At the center of the dispute is a claim filed over the Haslam administration's massive effort to relocate thousands of state employees into new, redesigned offices.

Sanders Moving had the state's moving contract, but the Haslam administration abruptly cancelled it, awarding much of the work to Flood Brothers out of Atlanta.

Emails show one state employee, Kurt Herron, objected, writing: "We've already broken several laws."

"The original contract was broken, according to these emails, in order that Flood Brothers be brought on to the contract," said Sanders' lawyer, Harold Donnelly, in an interview last year.

Haslam administration officials assured state lawmakers last year that those claims were bogus.

But NewsChannel 5 obtained a check, written back in July, where the Haslam administration paid Sanders $100,000 to settle its claim.

The deal required Sanders to not only keep the settlement confidential, it also required that both sides must keep the negotiations of that settlement secret.


"A hundred thousand is a lot of money, it is a lot of money," Pody observed.

While the settlement agreement prohibited both sides from discussing the deal, NewsChannel 5 was able to obtain details by filing a request under the Tennessee Public Records Act. (Read the settlement documents.)

Even more disturbing, Pody said, is our discovery from emails that the state's settlement talks appear to have intensified after Sanders' attorney asked to take the testimony of the state employee who had written "we've already broken several laws."

"If laws were broken, we need to find out what happened and why and put processes in place in an open way where that does not or cannot happen," the lawmaker added.

"I want it to be out in the open. I want to know what's going on."

State officials refused to discuss the settlement, again citing the agreement that they signed saying that they would not talk about what they did with your money.

The Department of General Services, which handled the moving contracts, referred us to the Attorney General's Office.

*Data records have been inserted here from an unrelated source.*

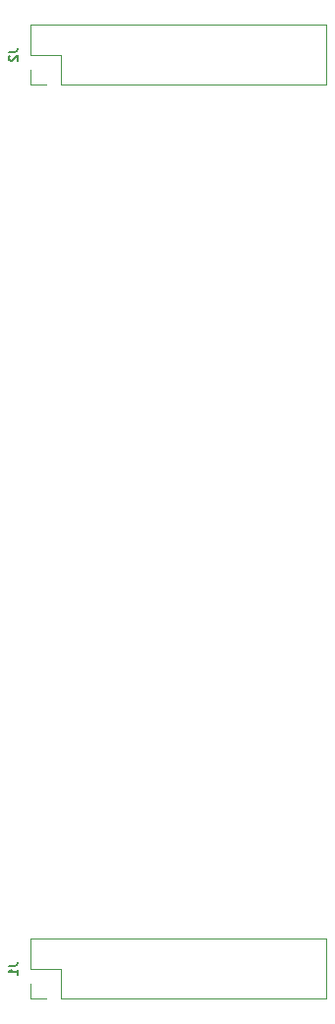
<source format=gbr>
G04 #@! TF.GenerationSoftware,KiCad,Pcbnew,9.99.0-unknown-d5f02ba7bc~182~ubuntu22.04.1*
G04 #@! TF.CreationDate,2025-03-17T15:10:36+01:00*
G04 #@! TF.ProjectId,rfid-reader,72666964-2d72-4656-9164-65722e6b6963,rev?*
G04 #@! TF.SameCoordinates,Original*
G04 #@! TF.FileFunction,Legend,Bot*
G04 #@! TF.FilePolarity,Positive*
%FSLAX46Y46*%
G04 Gerber Fmt 4.6, Leading zero omitted, Abs format (unit mm)*
G04 Created by KiCad (PCBNEW 9.99.0-unknown-d5f02ba7bc~182~ubuntu22.04.1) date 2025-03-17 15:10:36*
%MOMM*%
%LPD*%
G01*
G04 APERTURE LIST*
%ADD10C,0.150000*%
%ADD11C,0.120000*%
G04 APERTURE END LIST*
D10*
X78099164Y-145800000D02*
X78634878Y-145800000D01*
X78634878Y-145800000D02*
X78742021Y-145764285D01*
X78742021Y-145764285D02*
X78813450Y-145692857D01*
X78813450Y-145692857D02*
X78849164Y-145585714D01*
X78849164Y-145585714D02*
X78849164Y-145514285D01*
X78849164Y-146550000D02*
X78849164Y-146121429D01*
X78849164Y-146335714D02*
X78099164Y-146335714D01*
X78099164Y-146335714D02*
X78206307Y-146264286D01*
X78206307Y-146264286D02*
X78277735Y-146192857D01*
X78277735Y-146192857D02*
X78313450Y-146121429D01*
X78099164Y-67060000D02*
X78634878Y-67060000D01*
X78634878Y-67060000D02*
X78742021Y-67024285D01*
X78742021Y-67024285D02*
X78813450Y-66952857D01*
X78813450Y-66952857D02*
X78849164Y-66845714D01*
X78849164Y-66845714D02*
X78849164Y-66774285D01*
X78170592Y-67381429D02*
X78134878Y-67417143D01*
X78134878Y-67417143D02*
X78099164Y-67488572D01*
X78099164Y-67488572D02*
X78099164Y-67667143D01*
X78099164Y-67667143D02*
X78134878Y-67738572D01*
X78134878Y-67738572D02*
X78170592Y-67774286D01*
X78170592Y-67774286D02*
X78242021Y-67810000D01*
X78242021Y-67810000D02*
X78313450Y-67810000D01*
X78313450Y-67810000D02*
X78420592Y-67774286D01*
X78420592Y-67774286D02*
X78849164Y-67345714D01*
X78849164Y-67345714D02*
X78849164Y-67810000D01*
D11*
X79950000Y-143450000D02*
X79950000Y-146050000D01*
X79950000Y-143450000D02*
X105470000Y-143450000D01*
X79950000Y-146050000D02*
X82550000Y-146050000D01*
X79950000Y-147320000D02*
X79950000Y-148650000D01*
X79950000Y-148650000D02*
X81280000Y-148650000D01*
X82550000Y-146050000D02*
X82550000Y-148650000D01*
X82550000Y-148650000D02*
X105470000Y-148650000D01*
X105470000Y-143450000D02*
X105470000Y-148650000D01*
X79950000Y-64710000D02*
X79950000Y-67310000D01*
X79950000Y-64710000D02*
X105470000Y-64710000D01*
X79950000Y-67310000D02*
X82550000Y-67310000D01*
X79950000Y-68580000D02*
X79950000Y-69910000D01*
X79950000Y-69910000D02*
X81280000Y-69910000D01*
X82550000Y-67310000D02*
X82550000Y-69910000D01*
X82550000Y-69910000D02*
X105470000Y-69910000D01*
X105470000Y-64710000D02*
X105470000Y-69910000D01*
M02*

</source>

An AG's spokesperson said in an email, "In representing our clients and the public interest, we don’t discuss what goes on in settlement negotiations or reasons behind a settlement."

NewsChannel 5 Investigates also discovered that the Haslam administration also agreed to pay $900,000 last year to the owner of the L&C Tower in downtown Nashville.

That came after the state canceled a lease it had there. (Read the settlement documents.)

Just like in the Sanders Moving case, that agreement was also labeled "confidential."